● TEXTE ÉTUDIÉ

Les DSE sont abondants dans les racines des plantes se développant dans des environnements pollués par les ETM. Cependant même si la tolérance des DSE aux ETM a été à plusieurs reprises étudiée en conditions in vitro (Zhang et al. 2008; Ban et al. 2012; Likar et Regvar 2013), les mécanismes moléculaires et cellulaires expliquant cette tolérance chez les DSE reste largement méconnus (Zhao et al. 2015).

Contrairement aux DSE, plusieurs études ont porté sur l’étude des mécanismes de tolérance chez la levure et chez les champignons mycorhiziens. Bellion et al. (2006) et Gube (2016) décrivent au travers de deux revues les différents mécanismes de tolérance mis en place (Figure I-19). La tolérance peut se faire par le biais d’une sécrétion d’agents chélateurs ou complexants, qui fixent les ETM dans le sol à proximité de l’hyphe (Figure I-19 ). Les champignons lient les ETM plus ou moins fortement à leur paroi fongique par biosorption aspécifique (Figure I-19 ). Il existe également des stratégies faisant intervenir des transporteurs d’ETM spécifiques et non spécifiques ainsi que des canaux permettant à ces ETM de traverser la membrane plasmique et d’entrer dans la cellule fongique. Une fois dans le cytosol, les ETM sont soit complexés par des métallothionéines ou du glutathion par exemple (Figure I-19 ,), soit exportés hors de la cellule fongique via des transporteurs spécifiques ou non spécifiques (Figure I-19 ). D’autres mécanismes de tolérance tels que la séquestration des ETM dans la vacuole de la cellule sont possibles (Figure I-19 ,). Plusieurs de ces mécanismes interviennent souvent simultanément et peuvent se cumuler afin d’accroître la tolérance. De plus, certains de ces mécanismes sont constitutifs alors que d’autres, sont activés uniquement en situation de stress (Zhao et al. 2015).

Figure I-19 : Mécanismes de tolérance aux ETM des champignons (d’après Bellion et al. 2006).

● CE QU'IL FAUT FAIRE
A – Reprenez sous forme de liste plus courte le paragraphe du texte étudié qui commence par « Contrairement aux DSE », en gardant ses faits principaux.
B – Relevez toutes les références bibliographiques (auteurs et année) citées dans le texte étudié, en notant chacune une seule fois.

● DONNÉES À ANALYSER
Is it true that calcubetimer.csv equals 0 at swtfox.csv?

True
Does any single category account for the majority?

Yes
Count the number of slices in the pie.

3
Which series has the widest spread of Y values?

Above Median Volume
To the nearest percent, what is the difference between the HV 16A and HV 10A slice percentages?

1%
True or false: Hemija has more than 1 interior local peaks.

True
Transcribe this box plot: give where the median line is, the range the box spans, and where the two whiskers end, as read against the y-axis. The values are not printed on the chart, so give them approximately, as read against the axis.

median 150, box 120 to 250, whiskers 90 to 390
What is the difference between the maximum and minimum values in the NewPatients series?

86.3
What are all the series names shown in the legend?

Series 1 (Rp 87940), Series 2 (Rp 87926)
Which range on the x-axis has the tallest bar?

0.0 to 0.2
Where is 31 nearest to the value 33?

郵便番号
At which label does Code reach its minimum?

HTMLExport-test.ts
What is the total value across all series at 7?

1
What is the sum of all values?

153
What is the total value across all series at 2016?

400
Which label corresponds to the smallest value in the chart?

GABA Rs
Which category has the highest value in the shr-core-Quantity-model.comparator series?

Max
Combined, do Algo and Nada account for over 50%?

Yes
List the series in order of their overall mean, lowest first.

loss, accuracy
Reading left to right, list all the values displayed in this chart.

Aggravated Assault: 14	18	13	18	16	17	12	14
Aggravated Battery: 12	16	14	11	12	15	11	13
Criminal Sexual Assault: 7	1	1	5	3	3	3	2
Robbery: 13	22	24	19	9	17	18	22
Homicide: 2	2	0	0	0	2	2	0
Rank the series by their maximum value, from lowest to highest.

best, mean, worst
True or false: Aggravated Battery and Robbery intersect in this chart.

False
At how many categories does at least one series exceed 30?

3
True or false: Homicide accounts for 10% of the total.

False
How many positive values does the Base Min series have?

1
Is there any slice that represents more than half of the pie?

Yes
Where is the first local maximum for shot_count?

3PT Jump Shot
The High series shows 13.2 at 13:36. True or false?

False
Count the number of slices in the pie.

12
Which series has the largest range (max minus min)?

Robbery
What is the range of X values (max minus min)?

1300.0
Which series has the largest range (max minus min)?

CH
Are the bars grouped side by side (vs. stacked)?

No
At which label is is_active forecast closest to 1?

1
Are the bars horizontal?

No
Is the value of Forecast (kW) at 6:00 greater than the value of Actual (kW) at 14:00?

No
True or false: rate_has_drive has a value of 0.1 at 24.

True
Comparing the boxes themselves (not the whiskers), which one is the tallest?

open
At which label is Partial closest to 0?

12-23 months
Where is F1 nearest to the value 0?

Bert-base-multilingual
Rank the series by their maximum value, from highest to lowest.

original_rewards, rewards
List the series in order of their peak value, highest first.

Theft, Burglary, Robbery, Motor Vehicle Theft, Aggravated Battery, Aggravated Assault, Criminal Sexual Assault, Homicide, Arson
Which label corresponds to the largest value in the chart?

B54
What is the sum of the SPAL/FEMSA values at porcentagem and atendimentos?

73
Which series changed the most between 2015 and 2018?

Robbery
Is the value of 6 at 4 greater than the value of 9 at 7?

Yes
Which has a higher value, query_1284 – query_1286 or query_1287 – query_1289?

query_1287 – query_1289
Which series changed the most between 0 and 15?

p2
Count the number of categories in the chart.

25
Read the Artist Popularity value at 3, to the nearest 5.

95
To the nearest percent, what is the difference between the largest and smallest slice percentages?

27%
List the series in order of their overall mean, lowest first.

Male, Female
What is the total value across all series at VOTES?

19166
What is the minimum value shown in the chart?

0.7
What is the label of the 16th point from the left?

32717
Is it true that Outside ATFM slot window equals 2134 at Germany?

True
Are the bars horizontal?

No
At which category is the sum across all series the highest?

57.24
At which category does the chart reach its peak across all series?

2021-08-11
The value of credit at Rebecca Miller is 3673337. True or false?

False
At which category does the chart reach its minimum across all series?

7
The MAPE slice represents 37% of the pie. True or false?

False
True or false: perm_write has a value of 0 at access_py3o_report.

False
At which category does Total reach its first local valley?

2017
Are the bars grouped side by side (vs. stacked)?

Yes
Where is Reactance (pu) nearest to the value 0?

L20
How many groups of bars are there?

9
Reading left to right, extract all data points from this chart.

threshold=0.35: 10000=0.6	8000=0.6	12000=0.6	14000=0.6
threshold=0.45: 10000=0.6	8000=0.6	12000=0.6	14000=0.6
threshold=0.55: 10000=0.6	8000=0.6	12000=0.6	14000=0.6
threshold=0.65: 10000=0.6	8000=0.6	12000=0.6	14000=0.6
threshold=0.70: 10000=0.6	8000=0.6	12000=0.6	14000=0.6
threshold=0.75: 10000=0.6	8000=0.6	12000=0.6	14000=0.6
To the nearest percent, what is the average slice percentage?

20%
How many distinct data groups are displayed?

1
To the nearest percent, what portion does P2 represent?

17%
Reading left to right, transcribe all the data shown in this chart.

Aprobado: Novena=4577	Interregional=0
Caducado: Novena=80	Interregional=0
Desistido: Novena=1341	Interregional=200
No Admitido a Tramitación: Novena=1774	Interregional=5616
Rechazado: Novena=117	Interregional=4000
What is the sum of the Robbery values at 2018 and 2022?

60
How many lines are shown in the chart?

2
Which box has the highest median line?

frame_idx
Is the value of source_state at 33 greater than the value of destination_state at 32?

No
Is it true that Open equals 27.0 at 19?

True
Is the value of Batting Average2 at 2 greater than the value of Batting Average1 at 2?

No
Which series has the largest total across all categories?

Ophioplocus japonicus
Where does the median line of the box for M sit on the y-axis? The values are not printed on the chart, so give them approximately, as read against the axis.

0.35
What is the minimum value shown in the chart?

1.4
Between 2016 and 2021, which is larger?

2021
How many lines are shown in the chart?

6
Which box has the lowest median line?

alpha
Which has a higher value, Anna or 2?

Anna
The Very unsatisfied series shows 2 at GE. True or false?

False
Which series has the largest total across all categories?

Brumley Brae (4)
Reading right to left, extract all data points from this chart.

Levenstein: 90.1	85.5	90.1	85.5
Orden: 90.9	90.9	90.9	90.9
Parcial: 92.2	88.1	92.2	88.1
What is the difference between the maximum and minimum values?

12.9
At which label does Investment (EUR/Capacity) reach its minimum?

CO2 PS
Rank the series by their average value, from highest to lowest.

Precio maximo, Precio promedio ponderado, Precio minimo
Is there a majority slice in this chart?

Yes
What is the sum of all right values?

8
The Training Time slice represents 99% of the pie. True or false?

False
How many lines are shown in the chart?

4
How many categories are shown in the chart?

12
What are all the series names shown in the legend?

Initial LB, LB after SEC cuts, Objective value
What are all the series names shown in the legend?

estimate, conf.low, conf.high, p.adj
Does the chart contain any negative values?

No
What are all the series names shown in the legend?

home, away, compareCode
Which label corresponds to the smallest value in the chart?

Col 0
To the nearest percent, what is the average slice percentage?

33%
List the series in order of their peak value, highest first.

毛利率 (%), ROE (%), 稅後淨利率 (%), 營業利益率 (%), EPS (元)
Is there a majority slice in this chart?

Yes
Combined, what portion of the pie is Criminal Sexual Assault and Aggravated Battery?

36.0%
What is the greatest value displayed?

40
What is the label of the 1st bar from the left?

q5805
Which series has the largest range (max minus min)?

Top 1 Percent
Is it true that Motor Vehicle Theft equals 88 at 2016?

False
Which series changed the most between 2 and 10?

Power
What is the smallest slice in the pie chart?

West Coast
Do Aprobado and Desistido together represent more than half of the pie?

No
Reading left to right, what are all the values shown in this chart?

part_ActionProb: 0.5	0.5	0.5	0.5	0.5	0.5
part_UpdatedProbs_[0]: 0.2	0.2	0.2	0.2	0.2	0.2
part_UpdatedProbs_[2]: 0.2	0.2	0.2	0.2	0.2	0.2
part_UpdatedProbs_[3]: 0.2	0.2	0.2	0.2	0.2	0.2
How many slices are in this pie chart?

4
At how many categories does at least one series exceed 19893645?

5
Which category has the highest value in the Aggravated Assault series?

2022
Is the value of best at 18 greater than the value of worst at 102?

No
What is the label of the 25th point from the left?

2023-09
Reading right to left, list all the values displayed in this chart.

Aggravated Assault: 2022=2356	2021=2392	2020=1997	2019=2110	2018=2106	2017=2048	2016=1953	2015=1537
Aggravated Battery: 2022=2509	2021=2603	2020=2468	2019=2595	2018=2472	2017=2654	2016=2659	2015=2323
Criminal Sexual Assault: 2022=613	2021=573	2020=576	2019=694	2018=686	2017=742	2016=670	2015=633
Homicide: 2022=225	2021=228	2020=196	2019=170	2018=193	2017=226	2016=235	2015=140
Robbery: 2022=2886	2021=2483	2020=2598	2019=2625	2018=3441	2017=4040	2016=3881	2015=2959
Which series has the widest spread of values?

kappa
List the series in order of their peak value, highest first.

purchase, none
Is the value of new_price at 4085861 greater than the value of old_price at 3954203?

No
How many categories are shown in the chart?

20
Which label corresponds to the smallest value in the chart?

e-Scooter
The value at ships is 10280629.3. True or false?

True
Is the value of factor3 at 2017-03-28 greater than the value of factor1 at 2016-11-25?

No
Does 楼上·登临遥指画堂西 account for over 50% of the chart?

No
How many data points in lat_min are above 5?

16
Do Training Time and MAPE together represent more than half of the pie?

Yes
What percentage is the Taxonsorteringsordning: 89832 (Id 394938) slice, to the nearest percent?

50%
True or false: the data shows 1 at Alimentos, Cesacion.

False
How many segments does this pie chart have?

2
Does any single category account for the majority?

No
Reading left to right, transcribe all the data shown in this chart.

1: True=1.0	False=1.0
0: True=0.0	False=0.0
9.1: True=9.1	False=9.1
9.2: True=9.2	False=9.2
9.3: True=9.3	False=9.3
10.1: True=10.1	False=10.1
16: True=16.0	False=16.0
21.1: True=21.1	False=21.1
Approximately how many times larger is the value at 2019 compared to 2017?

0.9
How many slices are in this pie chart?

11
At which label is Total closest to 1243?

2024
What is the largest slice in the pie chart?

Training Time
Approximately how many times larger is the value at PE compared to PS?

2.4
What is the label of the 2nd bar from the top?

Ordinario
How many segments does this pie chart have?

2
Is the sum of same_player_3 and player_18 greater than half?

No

● RÉPONSES
A –
- Contrairement aux DSE, la levure et les champignons mycorhiziens ont fait l'objet de plusieurs études sur leurs mécanismes de tolérance. Deux revues les décrivent : Bellion et al. (2006) et Gube (2016).
- Sécrétion d'agents chélateurs ou complexants, qui fixent les ETM dans le sol près de l'hyphe.
- Fixation des ETM, plus ou moins forte, sur la paroi fongique par biosorption aspécifique.
- Transporteurs d'ETM spécifiques et non spécifiques, et canaux, qui laissent les ETM traverser la membrane plasmique et entrer dans la cellule.
- Dans le cytosol, les ETM sont soit complexés, par exemple par des métallothionéines ou du glutathion, soit rejetés hors de la cellule par des transporteurs spécifiques ou non spécifiques.
- Autre mécanisme possible : la mise à l'écart des ETM dans la vacuole.
- Ces mécanismes agissent souvent en même temps et s'additionnent pour augmenter la tolérance. Certains sont permanents, d'autres ne s'activent qu'en cas de stress (Zhao et al. 2015).

B –
- Zhang et al. 2008
- Ban et al. 2012
- Likar et Regvar 2013
- Zhao et al. 2015
- Bellion et al. 2006
- Gube 2016